You should be proud for 2 things.
Dude got nice reflexes and sense.
He dropped it on command.

Nice work from both of you.


----------



## FloorCandy (Feb 19, 2009)

Today a mouse was rustling in the corner, I called Mike to come deal with it. He came down and started banging and stuff to make it come out, and it ran, jumped on the couch like 3 inches in front of Lady's nose, ran across the couch, OVER RAISIN!!!, and into the vent! Neither dog moved!!! Forget about Thrall he was snoring across the room! I wish my dogs dealt with vermin like yours


----------



## DueceAddicTed (Sep 28, 2009)

lol poor Helena shes to much of a lady to mess with dirty rats

Ninathepitbull thanks ! 

Floorcandy that is hilarious! but I think having a useless cat is worse. My sons cat would probably just direct it to the food.

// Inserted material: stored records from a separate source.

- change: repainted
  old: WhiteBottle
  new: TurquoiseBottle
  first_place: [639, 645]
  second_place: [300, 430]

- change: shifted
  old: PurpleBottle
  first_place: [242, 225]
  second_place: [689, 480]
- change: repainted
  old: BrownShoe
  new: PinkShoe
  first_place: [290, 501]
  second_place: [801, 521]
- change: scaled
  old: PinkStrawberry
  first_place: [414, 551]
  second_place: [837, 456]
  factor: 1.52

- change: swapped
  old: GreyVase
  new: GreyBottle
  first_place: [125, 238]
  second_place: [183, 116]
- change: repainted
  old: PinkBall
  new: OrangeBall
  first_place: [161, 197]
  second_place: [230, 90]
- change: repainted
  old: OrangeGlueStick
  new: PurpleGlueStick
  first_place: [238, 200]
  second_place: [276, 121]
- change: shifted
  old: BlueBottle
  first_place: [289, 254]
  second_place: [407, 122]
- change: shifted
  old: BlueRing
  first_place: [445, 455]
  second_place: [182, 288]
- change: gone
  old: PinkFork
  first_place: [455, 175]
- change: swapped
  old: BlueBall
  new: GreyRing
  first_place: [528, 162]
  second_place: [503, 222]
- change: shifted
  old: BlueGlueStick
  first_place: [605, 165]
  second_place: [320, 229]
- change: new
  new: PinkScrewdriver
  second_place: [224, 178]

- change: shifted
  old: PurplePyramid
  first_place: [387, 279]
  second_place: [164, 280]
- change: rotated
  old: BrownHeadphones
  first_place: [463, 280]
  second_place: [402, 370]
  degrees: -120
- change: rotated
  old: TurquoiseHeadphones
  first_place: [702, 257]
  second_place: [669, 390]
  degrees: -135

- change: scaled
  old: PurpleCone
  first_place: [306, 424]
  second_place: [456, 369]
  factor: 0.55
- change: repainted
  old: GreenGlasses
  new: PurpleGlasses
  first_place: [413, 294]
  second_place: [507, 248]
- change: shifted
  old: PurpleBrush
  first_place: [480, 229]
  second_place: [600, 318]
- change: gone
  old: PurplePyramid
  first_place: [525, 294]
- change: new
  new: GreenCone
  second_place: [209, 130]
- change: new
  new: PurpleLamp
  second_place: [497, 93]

I must say Im pretty cool in the thought that at least one of those 4legged kids of mine will earn his keep ... hahaha


----------



## FloorCandy (Feb 19, 2009)

DueceAddicTed said:


> lol poor Helena shes to much of a lady to mess with dirty rats
> 
> Ninathepitbull thanks !
> 
> Floorcandy that is hilarious! but I think having a useless cat is worse. My sons cat would probably just direct it to the food. I must say Im pretty cool in the thought that at least one of those 4legged kids of mine will earn his keep ... hahaha


I have 3 cats, they have killed 0 mice...


----------



## DueceAddicTed (Sep 28, 2009)

LOLLL now that is funny !! ... I use to have 7 , my best rat catcher I had to put down in Dec .. gosh I miss her ...


----------